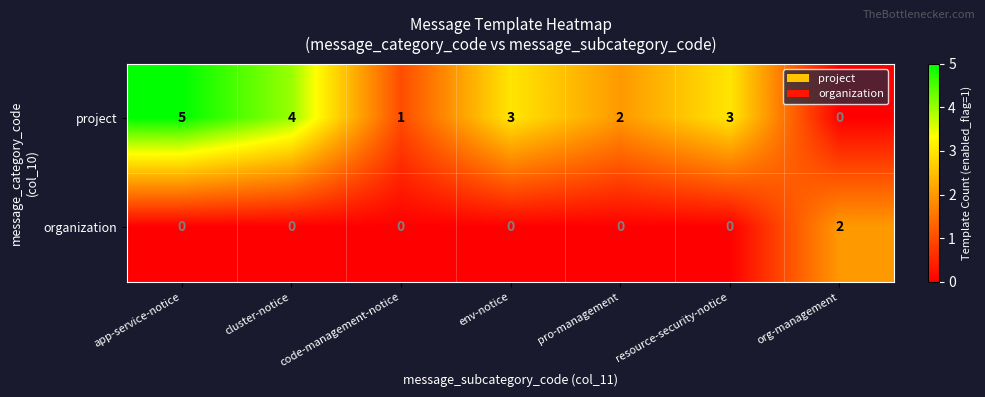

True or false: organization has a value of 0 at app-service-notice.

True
---
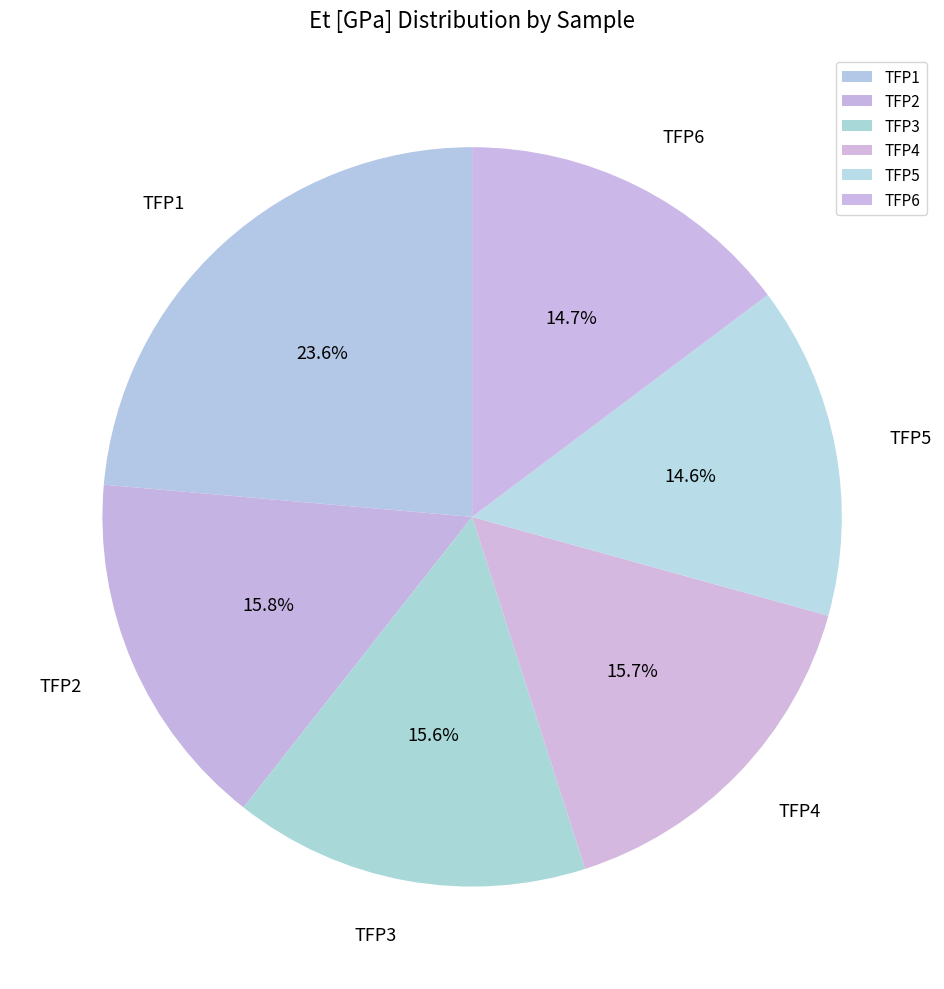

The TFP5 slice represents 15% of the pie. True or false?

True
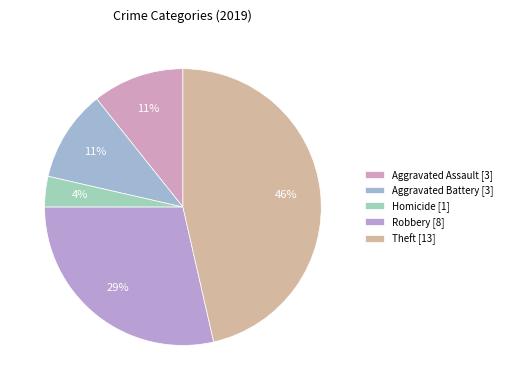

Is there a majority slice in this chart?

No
* * *
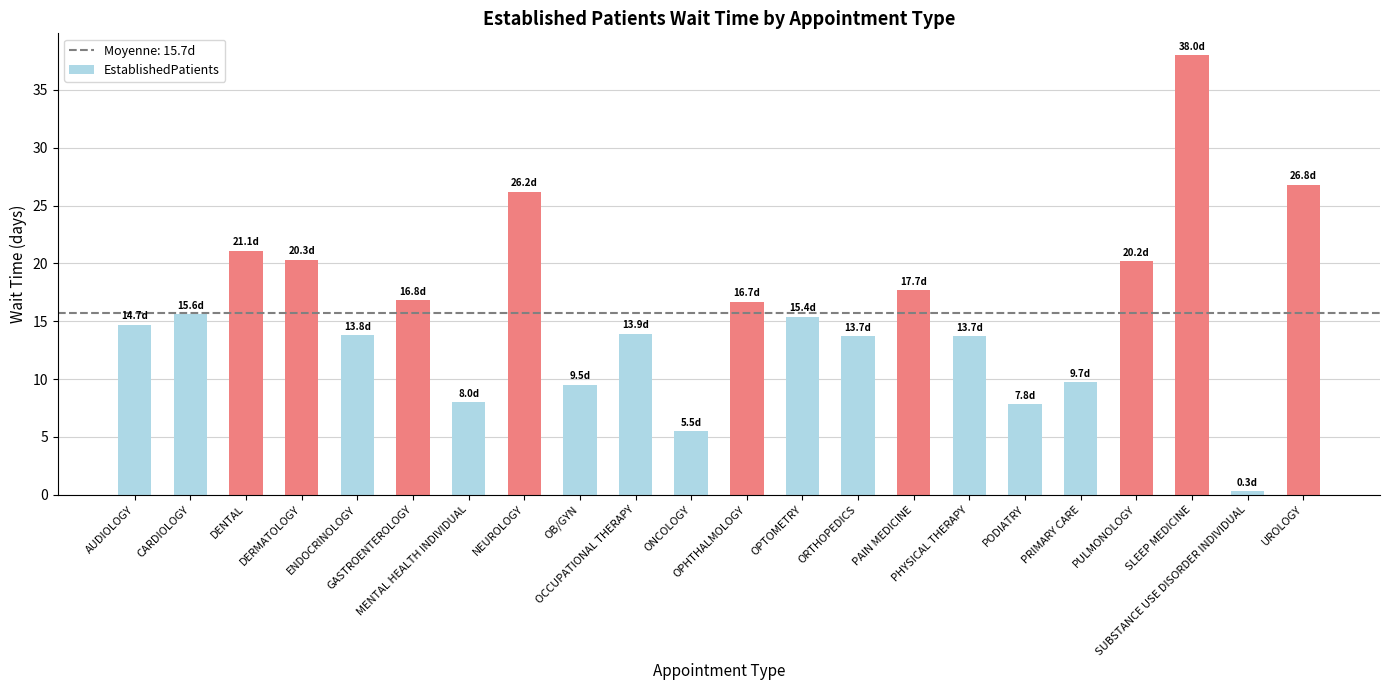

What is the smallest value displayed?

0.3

## Exercise directions
Which lines above contain the word "True"? List each one in full.

## Exercise answer
True or false: organization has a value of 0 at app-service-notice.
True
The TFP5 slice represents 15% of the pie. True or false?
True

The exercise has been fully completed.